====== INPUT DATA ======
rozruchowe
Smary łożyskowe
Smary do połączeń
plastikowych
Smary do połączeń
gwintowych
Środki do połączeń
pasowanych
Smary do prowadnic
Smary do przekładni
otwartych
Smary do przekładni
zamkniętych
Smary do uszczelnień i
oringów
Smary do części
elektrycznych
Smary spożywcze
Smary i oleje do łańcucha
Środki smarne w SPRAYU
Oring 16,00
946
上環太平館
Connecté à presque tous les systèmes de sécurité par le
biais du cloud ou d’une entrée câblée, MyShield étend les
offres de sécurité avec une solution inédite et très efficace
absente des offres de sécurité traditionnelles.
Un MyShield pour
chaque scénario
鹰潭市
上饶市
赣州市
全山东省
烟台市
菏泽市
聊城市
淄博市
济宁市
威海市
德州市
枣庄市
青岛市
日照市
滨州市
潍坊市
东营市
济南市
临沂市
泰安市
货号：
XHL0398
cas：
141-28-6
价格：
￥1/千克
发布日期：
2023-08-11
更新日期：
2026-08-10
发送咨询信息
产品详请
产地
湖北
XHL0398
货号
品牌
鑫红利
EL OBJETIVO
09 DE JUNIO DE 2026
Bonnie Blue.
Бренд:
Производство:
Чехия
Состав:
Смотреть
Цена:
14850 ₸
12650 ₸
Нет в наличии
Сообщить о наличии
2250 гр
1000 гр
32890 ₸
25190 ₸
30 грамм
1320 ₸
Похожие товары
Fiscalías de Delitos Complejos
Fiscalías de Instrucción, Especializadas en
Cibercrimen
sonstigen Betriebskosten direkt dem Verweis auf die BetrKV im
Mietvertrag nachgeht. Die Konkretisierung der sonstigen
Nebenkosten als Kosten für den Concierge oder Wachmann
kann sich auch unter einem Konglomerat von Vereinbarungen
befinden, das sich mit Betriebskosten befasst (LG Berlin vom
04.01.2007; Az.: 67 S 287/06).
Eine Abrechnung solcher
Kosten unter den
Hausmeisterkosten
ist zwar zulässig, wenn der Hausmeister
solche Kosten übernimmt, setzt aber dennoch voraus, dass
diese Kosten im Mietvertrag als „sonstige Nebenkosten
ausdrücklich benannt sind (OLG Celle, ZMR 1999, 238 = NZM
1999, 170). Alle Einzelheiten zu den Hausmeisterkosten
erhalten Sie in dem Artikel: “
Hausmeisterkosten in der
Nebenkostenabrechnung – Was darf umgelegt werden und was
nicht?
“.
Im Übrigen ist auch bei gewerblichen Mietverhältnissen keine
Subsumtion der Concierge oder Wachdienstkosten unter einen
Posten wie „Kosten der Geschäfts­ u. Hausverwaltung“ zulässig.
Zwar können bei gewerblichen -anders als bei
======
▶ _YOUR GOAL_:
Rewrite the listing with each "Hausmeisterkosten" changed to "Hauswartkosten", leaving everything else as it is.

▶ _EXERCISE SOLUTION_:
rozruchowe
Smary łożyskowe
Smary do połączeń
plastikowych
Smary do połączeń
gwintowych
Środki do połączeń
pasowanych
Smary do prowadnic
Smary do przekładni
otwartych
Smary do przekładni
zamkniętych
Smary do uszczelnień i
oringów
Smary do części
elektrycznych
Smary spożywcze
Smary i oleje do łańcucha
Środki smarne w SPRAYU
Oring 16,00
946
上環太平館
Connecté à presque tous les systèmes de sécurité par le
biais du cloud ou d’une entrée câblée, MyShield étend les
offres de sécurité avec une solution inédite et très efficace
absente des offres de sécurité traditionnelles.
Un MyShield pour
chaque scénario
鹰潭市
上饶市
赣州市
全山东省
烟台市
菏泽市
聊城市
淄博市
济宁市
威海市
德州市
枣庄市
青岛市
日照市
滨州市
潍坊市
东营市
济南市
临沂市
泰安市
货号：
XHL0398
cas：
141-28-6
价格：
￥1/千克
发布日期：
2023-08-11
更新日期：
2026-08-10
发送咨询信息
产品详请
产地
湖北
XHL0398
货号
品牌
鑫红利
EL OBJETIVO
09 DE JUNIO DE 2026
Bonnie Blue.
Бренд:
Производство:
Чехия
Состав:
Смотреть
Цена:
14850 ₸
12650 ₸
Нет в наличии
Сообщить о наличии
2250 гр
1000 гр
32890 ₸
25190 ₸
30 грамм
1320 ₸
Похожие товары
Fiscalías de Delitos Complejos
Fiscalías de Instrucción, Especializadas en
Cibercrimen
sonstigen Betriebskosten direkt dem Verweis auf die BetrKV im
Mietvertrag nachgeht. Die Konkretisierung der sonstigen
Nebenkosten als Kosten für den Concierge oder Wachmann
kann sich auch unter einem Konglomerat von Vereinbarungen
befinden, das sich mit Betriebskosten befasst (LG Berlin vom
04.01.2007; Az.: 67 S 287/06).
Eine Abrechnung solcher
Kosten unter den
Hauswartkosten
ist zwar zulässig, wenn der Hausmeister
solche Kosten übernimmt, setzt aber dennoch voraus, dass
diese Kosten im Mietvertrag als „sonstige Nebenkosten
ausdrücklich benannt sind (OLG Celle, ZMR 1999, 238 = NZM
1999, 170). Alle Einzelheiten zu den Hauswartkosten
erhalten Sie in dem Artikel: “
Hauswartkosten in der
Nebenkostenabrechnung – Was darf umgelegt werden und was
nicht?
“.
Im Übrigen ist auch bei gewerblichen Mietverhältnissen keine
Subsumtion der Concierge oder Wachdienstkosten unter einen
Posten wie „Kosten der Geschäfts­ u. Hausverwaltung“ zulässig.
Zwar können bei gewerblichen -anders als bei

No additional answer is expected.